Homes built in Manteca on corner lots after July 16 may not be able to have more than 25 percent of their side yards that are visible from the street planted in turf.
The Manteca Planning Commission Tuesday on a 3-2 vote added the restriction as part of the approval of a zoning code amendment limiting new homes to having no more than 25 percent of the required front yard landscaping planted in turf.
Commissioners Eric Hayes and Jeff Zellner cast the dissenting votes as they viewed the restrictions as government overreach. Hayes believes the city could pursue over options that would save more water and not essentially infringe on property rights. The matter now goes before the Manteca City Council on June 2.
“This may be the new reality,” city management analyst Johanna Ferreira said of the current water shortage. “We may have to rethink how we use water.”
She added if that isn’t the case, the city does not know when the current drought will end. She noted council members and staff “want to get ahead of it” so they don’t use water they could have saved if the drought continues or deepens.
Hayes inferred that the drought wasn’t impacting Manteca’s water supplies since it still can draft underground water while surface supplies from the South San Joaquin Irrigation District are being cutback 20 percent. He noted that the water level at his semi-rural home in western Manteca is five feet below the ground. Manteca’s drinking water, however, comes from an aquifer hundreds of feet down. The state also has put in place requirements that groundwater pumping be regulated and capped in future years.
Existing home are
with two exceptions
At the same time the state has mandated Manteca cut back its water use from 2013 levels by 32 percent. And the biggest user of city water is landscaping that accounts for 60 percent of all water use between March and October. Ferreira noted that turf — grass that can be walked on and mowed low — is the single largest user of water in Manteca.

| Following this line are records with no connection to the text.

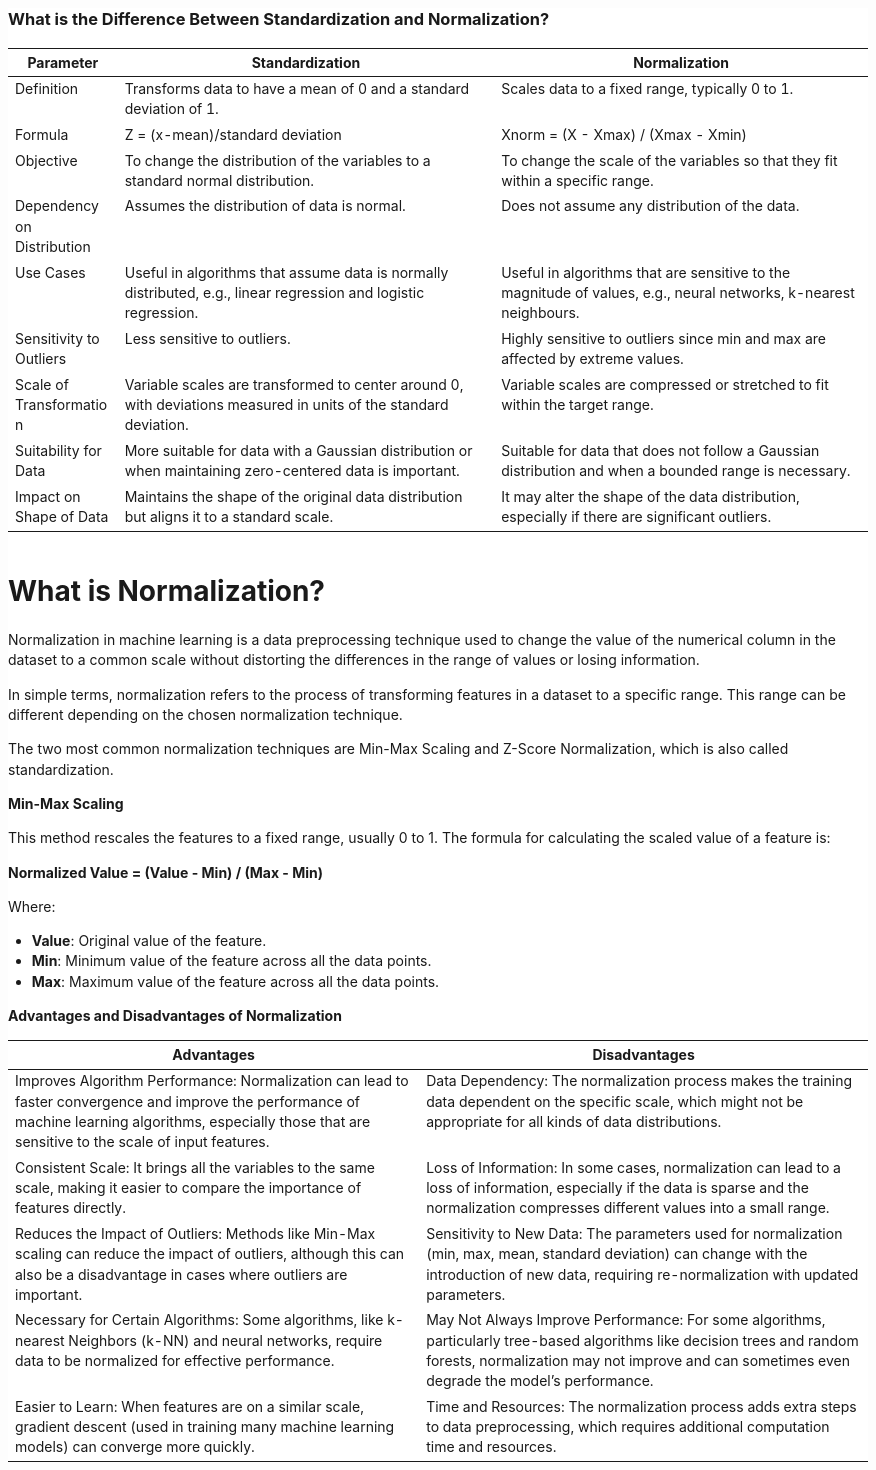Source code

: ### What is the Difference Between Standardization and Normalization?

|Parameter|Standardization|Normalization|
|---|---|---|
|Definition|Transforms data to have a mean of 0 and a standard deviation of 1.|Scales data to a fixed range, typically 0 to 1.|
|Formula|Z = (x-mean)/standard deviation|Xnorm = (X - Xmax) / (Xmax - Xmin)|
|Objective|To change the distribution of the variables to a standard normal distribution.|To change the scale of the variables so that they fit within a specific range.|
|Dependency on Distribution|Assumes the distribution of data is normal.|Does not assume any distribution of the data.|
|Use Cases|Useful in algorithms that assume data is normally distributed, e.g., linear regression and logistic regression.|Useful in algorithms that are sensitive to the magnitude of values, e.g., neural networks, k-nearest neighbours.|
|Sensitivity to Outliers|Less sensitive to outliers.|Highly sensitive to outliers since min and max are affected by extreme values.|
|Scale of Transformation|Variable scales are transformed to center around 0, with deviations measured in units of the standard deviation.|Variable scales are compressed or stretched to fit within the target range.|
|Suitability for Data|More suitable for data with a Gaussian distribution or when maintaining zero-centered data is important.|Suitable for data that does not follow a Gaussian distribution and when a bounded range is necessary.|
|Impact on Shape of Data|Maintains the shape of the original data distribution but aligns it to a standard scale.|It may alter the shape of the data distribution, especially if there are significant outliers.|

# What is Normalization?

Normalization in machine learning is a data preprocessing technique used to change the value of the numerical column in the dataset to a common scale without distorting the differences in the range of values or losing information.

In simple terms, normalization refers to the process of transforming features in a dataset to a specific range. This range can be different depending on the chosen normalization technique.

The two most common normalization techniques are Min-Max Scaling and Z-Score Normalization, which is also called standardization.

**Min-Max Scaling**

This method rescales the features to a fixed range, usually 0 to 1. The formula for calculating the scaled value of a feature is:

**Normalized Value = (Value - Min) / (Max - Min)**

Where:

- **Value**: Original value of the feature.
- **Min**: Minimum value of the feature across all the data points.
- **Max**: Maximum value of the feature across all the data points.

**Advantages and Disadvantages of Normalization**

|Advantages|Disadvantages|
|---|---|
|Improves Algorithm Performance: Normalization can lead to faster convergence and improve the performance of machine learning algorithms, especially those that are sensitive to the scale of input features.|Data Dependency: The normalization process makes the training data dependent on the specific scale, which might not be appropriate for all kinds of data distributions.|
|Consistent Scale: It brings all the variables to the same scale, making it easier to compare the importance of features directly.|Loss of Information: In some cases, normalization can lead to a loss of information, especially if the data is sparse and the normalization compresses different values into a small range.|
|Reduces the Impact of Outliers: Methods like Min-Max scaling can reduce the impact of outliers, although this can also be a disadvantage in cases where outliers are important.|Sensitivity to New Data: The parameters used for normalization (min, max, mean, standard deviation) can change with the introduction of new data, requiring re-normalization with updated parameters.|
|Necessary for Certain Algorithms: Some algorithms, like k-nearest Neighbors (k-NN) and neural networks, require data to be normalized for effective performance.|May Not Always Improve Performance: For some algorithms, particularly tree-based algorithms like decision trees and random forests, normalization may not improve and can sometimes even degrade the model’s performance.|
|Easier to Learn: When features are on a similar scale, gradient descent (used in training many machine learning models) can converge more quickly.|Time and Resources: The normalization process adds extra steps to data preprocessing, which requires additional computation time and resources.|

The commission debated the item for just under two hours with most concerns focusing on what a front yard is and whether the threshold for existing homes to be forced into compliance was too low.
All homes currently existing in Manteca would be grandfathered in and not subject to the limit on front and side yard turf unless the property was “not used” for six months as verified by utilities being turned off for that length of time or if more than 25 percent of the front yard landscaping was modified.
Allowing grass to die as now allowed by the city under an ordinance for the duration of the drought will not trigger the requirement that modifications be made.
Several commission members believed the threshold was too low for triggering existing homes opting to modify yards to comply with the 25 percent turf cap. They want the city to consider amending the zoning ordinance to change the triggering point from 25 percent to 50 percent of the front yard.
There was confusion as to why the city used two different terms to describe front yards as far as landscaping went — “actual front yard” and “required front yard.”
“Required front yards” are established by setback. That means if you are talking about a residential lot has a 20-foot setback the “required yard” goes to that point. The “actual yard” refers to the area in the front yard that’s created when the residential structure and garage are placed back further than the setback requires. The “actual yard” then refers to the front yard that starts at the edge of the sidewalk and goes to the first building whether it is the garage or the house.
Adding further confusion to the discussion was the staff explanation that the area behind the setback that is also behind the front profile of part of the house/garage structure that is closest to the street is not defined as part of the front yard and is not subject to any limitations on what can and can’t be done in terms of landscaping. Typically that occurs in newer homes where the garage is closer to the street than the front door or porch.
Street side corner yards don’t have to be landscaped under existing city rules. The change the commission recommended is if landscaping is placed in such side yards no more than 25 percent of it can be turf.
At the same time the 25 percent cap for front yard landscaping doesn’t mean that it has to be planted in any turf. The ordnance simply states that the 35 portent area of the front yard that is required to be landscaped must use living plant material.